### [Problem details]
An unchanged copy of all the lines below is expected, and it should contain no pictures.
····················
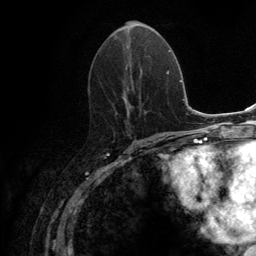
Breast MRI (dynamic contrast-enhanced), one axial slice; position 62 of 134 along the scan axis; cropped to one breast; dynamic contrast-enhanced series, time point 2 of 6 at this slice position (early post-contrast); 3 T; TE 2.8 ms, TR 7.7 ms; 1.2 mm slice thickness; 256 × 256 image matrix, field of view 170 × 170 mm. Female patient.
Structures marked on this image (semi-automatic segmentation, software-assisted and operator-edited):
- enhancing-tissue mask used for the functional tumour volume (all voxels passing the contrast-enhancement thresholds inside the analysis volume; usually the tumour): bounding box (x1, y1, x2, y2) in pixels: (114, 37, 150, 132)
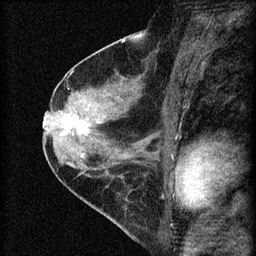
Breast MRI (dynamic contrast-enhanced), one sagittal slice; slice 33 of 60 in the series (ordered by position); dynamic contrast-enhanced series, image 2 of 4 at this slice position (ordered by acquisition); 1.5 T; TE 4.2 ms, TR 8.2 ms; 2 mm slice thickness; 256 × 256 image matrix, field of view 180 × 180 mm. Patient: female, 45 years.
Annotated regions visible in this slice (semi-automatic segmentation, software-assisted and operator-edited):
- analysis volume of interest (the breast-tissue region the enhancement analysis was run in; not a lesion): bounding box [x1, y1, x2, y2] px = [58, 107, 98, 147]
- tumour enhancement mask (voxels above the 70 % enhancement threshold inside the analysis volume of interest): [62, 114, 89, 136]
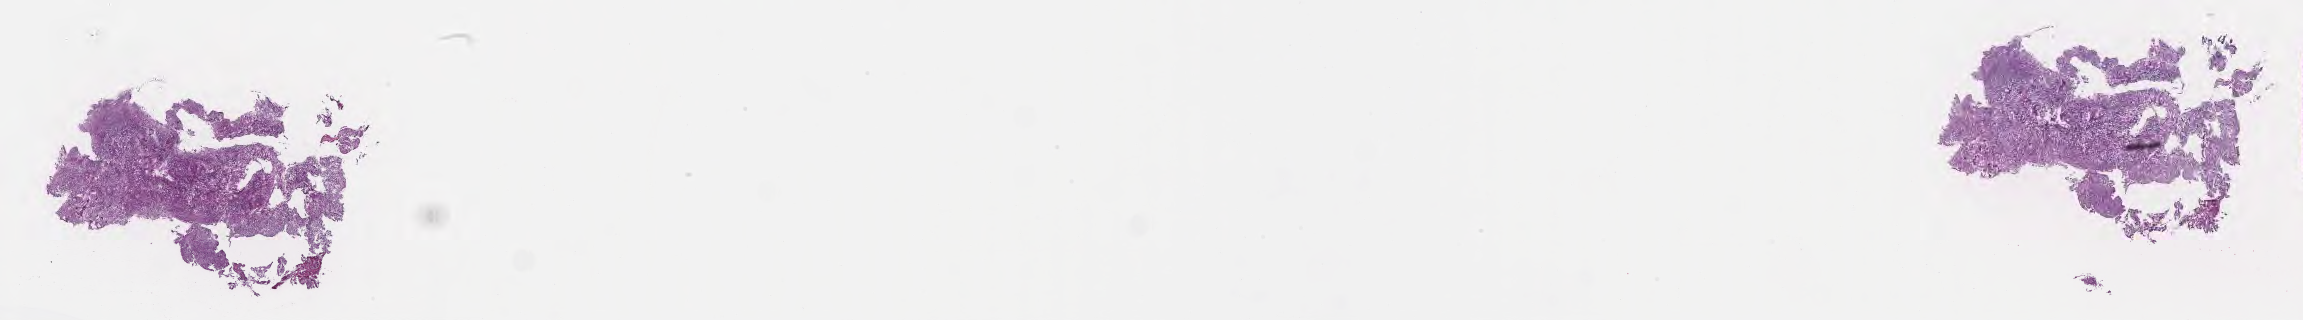
Haematoxylin and eosin whole-slide image of tumor tissue from the brain — whole scanned area (about 37.2 x 5.2 mm) shown as a low-resolution overview; frozen section. Male patient, age 377 days.
• recorded diagnosis: Ependymoma, NOS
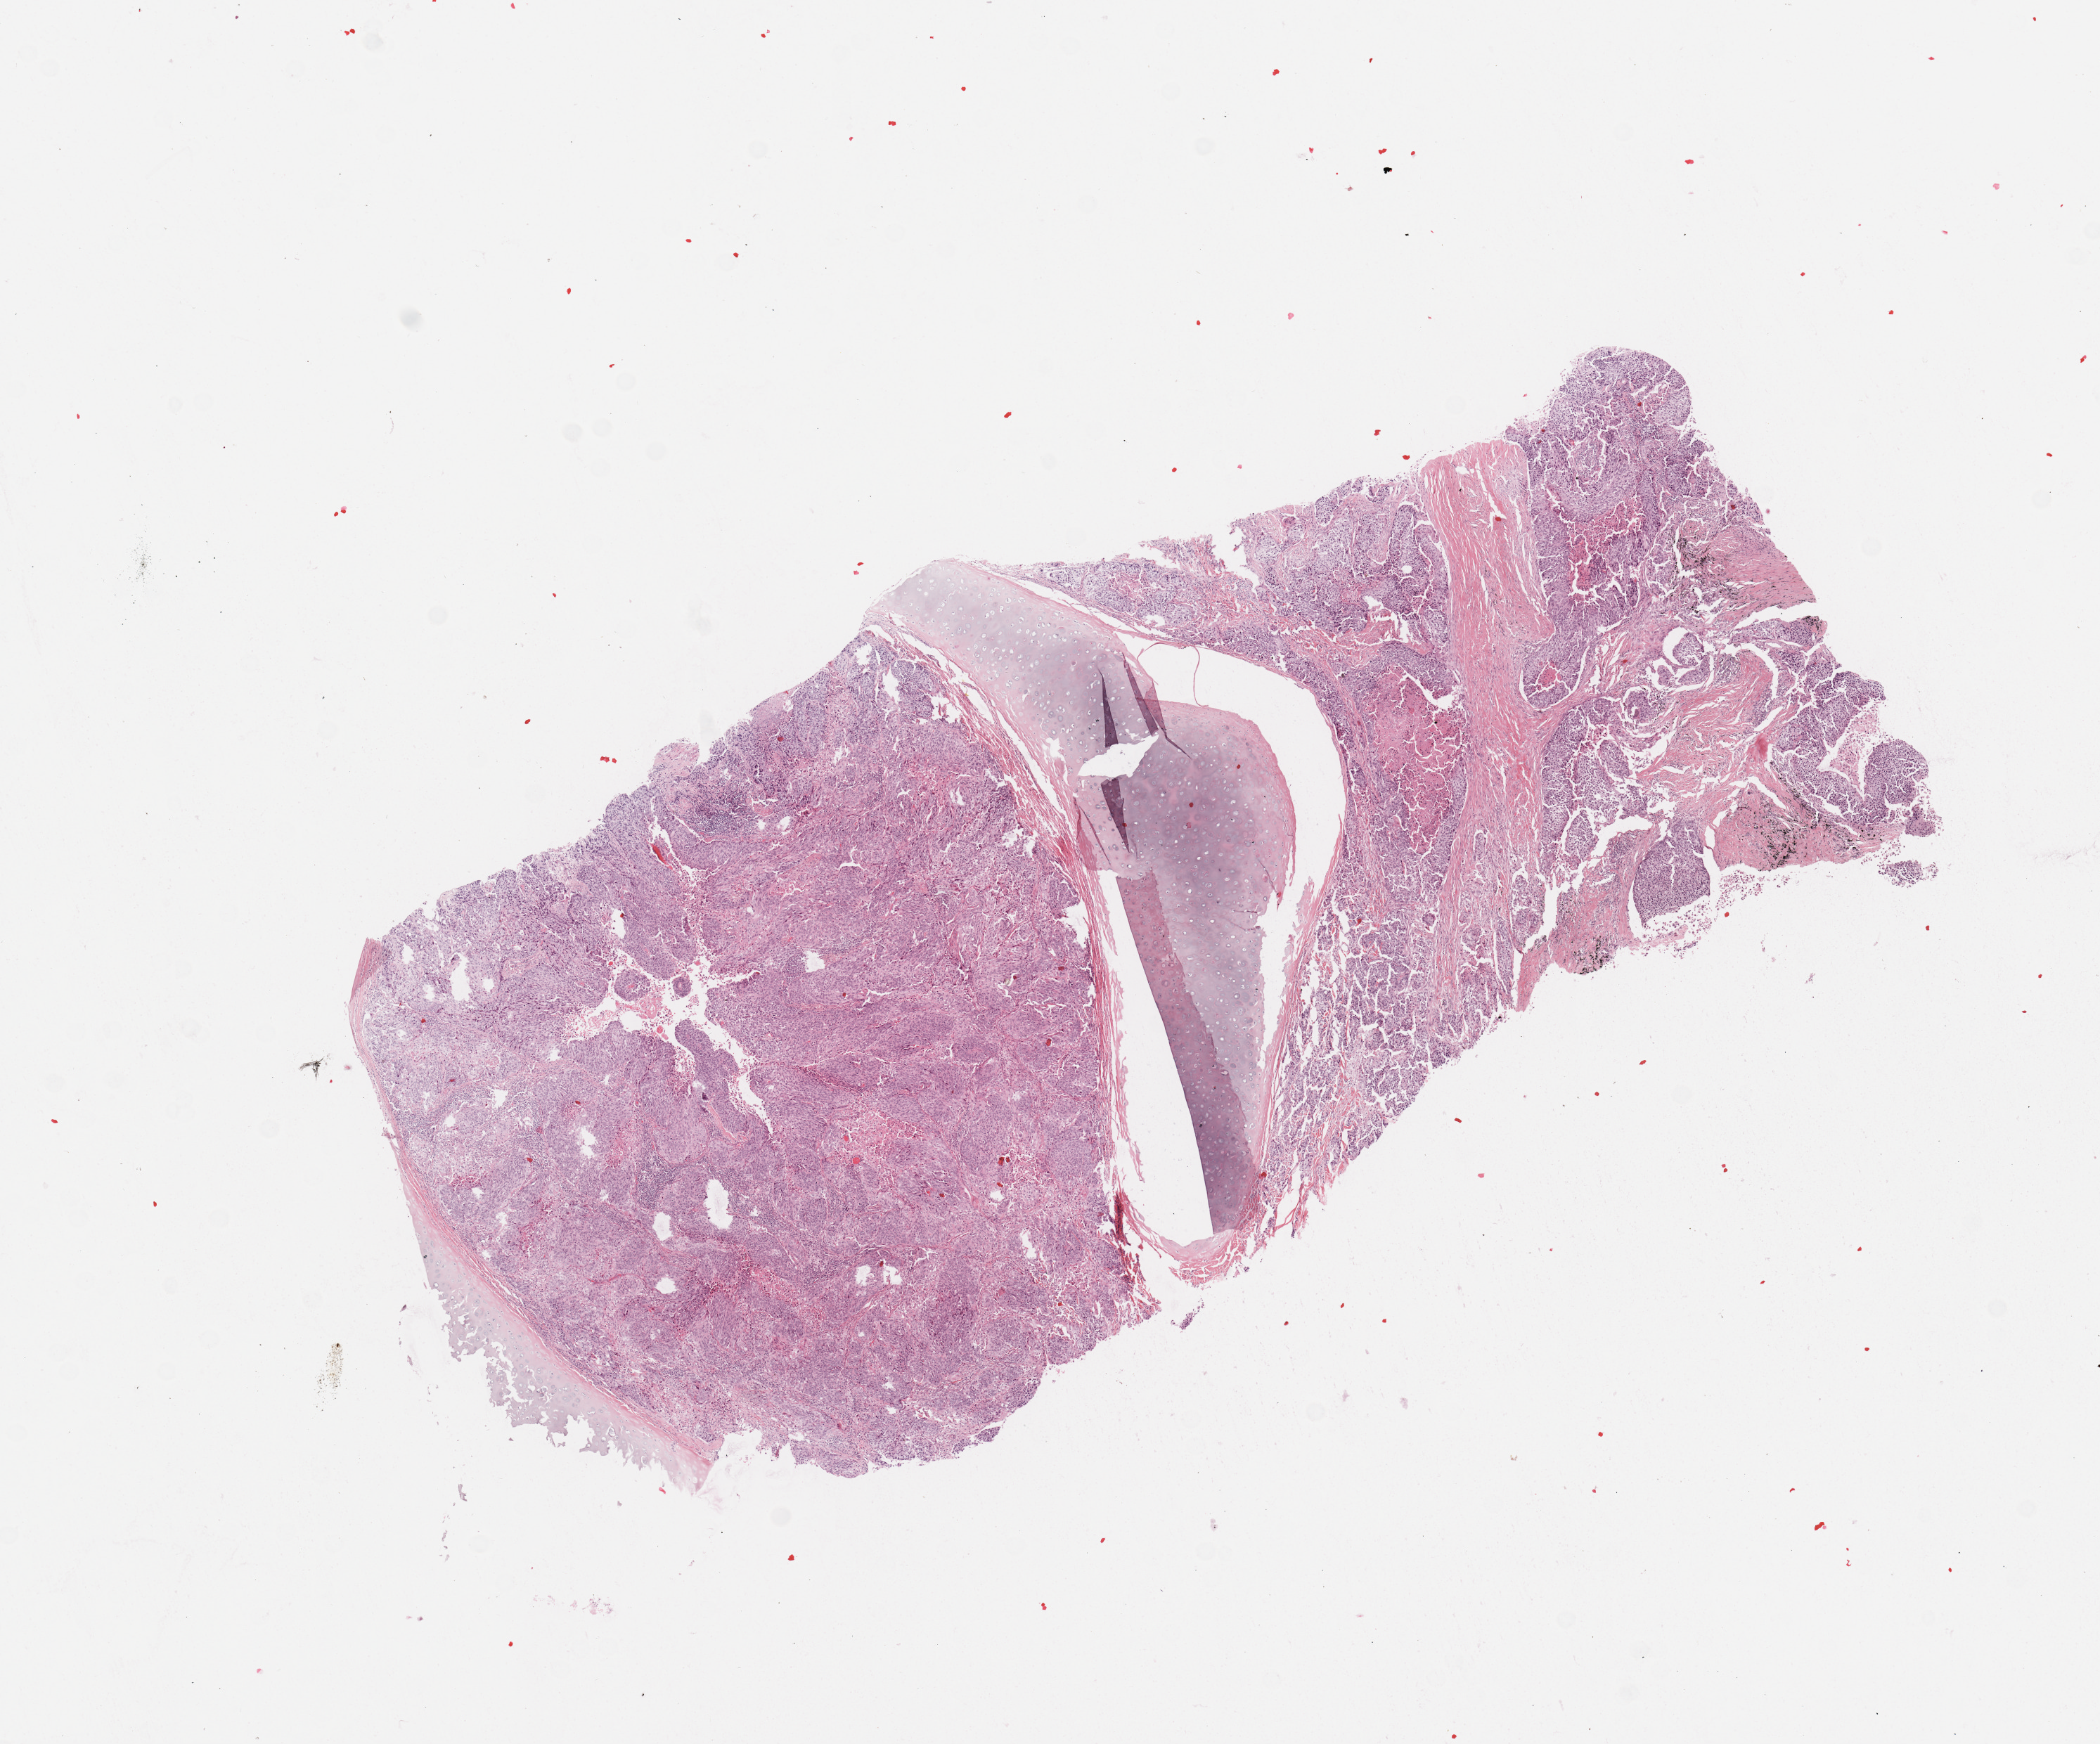
Digitized Hematoxylin and eosin (H&E) stained tissue section (whole slide), low-resolution overview of the scanned area, about 11.8 x 9.8 mm. Lung, tumour tissue. 68-year-old male patient. Histologic grade: G3 (poorly differentiated).
* diagnosis: Squamous cell carcinoma, NOS
* primary tumour site (as recorded): left upper lobe
* AJCC pathologic stage: IIB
····················
### [Response area]
Breast MRI (dynamic contrast-enhanced), one axial slice; position 62 of 134 along the scan axis; cropped to one breast; dynamic contrast-enhanced series, time point 2 of 6 at this slice position (early post-contrast); 3 T; TE 2.8 ms, TR 7.7 ms; 1.2 mm slice thickness; 256 × 256 image matrix, field of view 170 × 170 mm. Female patient.
Structures marked on this image (semi-automatic segmentation, software-assisted and operator-edited):
- enhancing-tissue mask used for the functional tumour volume (all voxels passing the contrast-enhancement thresholds inside the analysis volume; usually the tumour): bounding box (x1, y1, x2, y2) in pixels: (114, 37, 150, 132)
Breast MRI (dynamic contrast-enhanced), one sagittal slice; slice 33 of 60 in the series (ordered by position); dynamic contrast-enhanced series, image 2 of 4 at this slice position (ordered by acquisition); 1.5 T; TE 4.2 ms, TR 8.2 ms; 2 mm slice thickness; 256 × 256 image matrix, field of view 180 × 180 mm. Patient: female, 45 years.
Annotated regions visible in this slice (semi-automatic segmentation, software-assisted and operator-edited):
- analysis volume of interest (the breast-tissue region the enhancement analysis was run in; not a lesion): bounding box [x1, y1, x2, y2] px = [58, 107, 98, 147]
- tumour enhancement mask (voxels above the 70 % enhancement threshold inside the analysis volume of interest): [62, 114, 89, 136]
Haematoxylin and eosin whole-slide image of tumor tissue from the brain — whole scanned area (about 37.2 x 5.2 mm) shown as a low-resolution overview; frozen section. Male patient, age 377 days.
• recorded diagnosis: Ependymoma, NOS
Digitized Hematoxylin and eosin (H&E) stained tissue section (whole slide), low-resolution overview of the scanned area, about 11.8 x 9.8 mm. Lung, tumour tissue. 68-year-old male patient. Histologic grade: G3 (poorly differentiated).
* diagnosis: Squamous cell carcinoma, NOS
* primary tumour site (as recorded): left upper lobe
* AJCC pathologic stage: IIB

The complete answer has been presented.